### HOW TO COMPLETE THIS TASK
Print the items from the line with "Ultime Definizioni" up to and including the line with "e=ta&utm_medium=qr&utm_campaign=qr32", reproducing each line precisely as it appears.
** MATERIAL PROVIDED follows **
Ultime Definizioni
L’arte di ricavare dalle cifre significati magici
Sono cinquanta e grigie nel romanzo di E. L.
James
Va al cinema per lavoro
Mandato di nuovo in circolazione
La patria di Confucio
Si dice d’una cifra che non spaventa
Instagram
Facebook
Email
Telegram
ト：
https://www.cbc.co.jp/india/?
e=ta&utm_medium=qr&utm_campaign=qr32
** End of MATERIAL PROVIDED **
** MATERIAL PROVIDED follows **
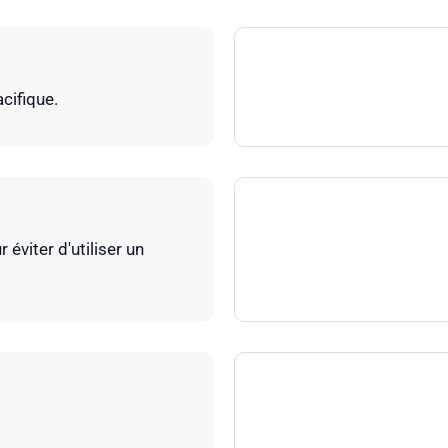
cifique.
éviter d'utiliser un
** End of MATERIAL PROVIDED **
### RESPONSE TO THE EXERCISE
Ultime Definizioni
L’arte di ricavare dalle cifre significati magici
Sono cinquanta e grigie nel romanzo di E. L.
James
Va al cinema per lavoro
Mandato di nuovo in circolazione
La patria di Confucio
Si dice d’una cifra che non spaventa
Instagram
Facebook
Email
Telegram
ト：
https://www.cbc.co.jp/india/?
e=ta&utm_medium=qr&utm_campaign=qr32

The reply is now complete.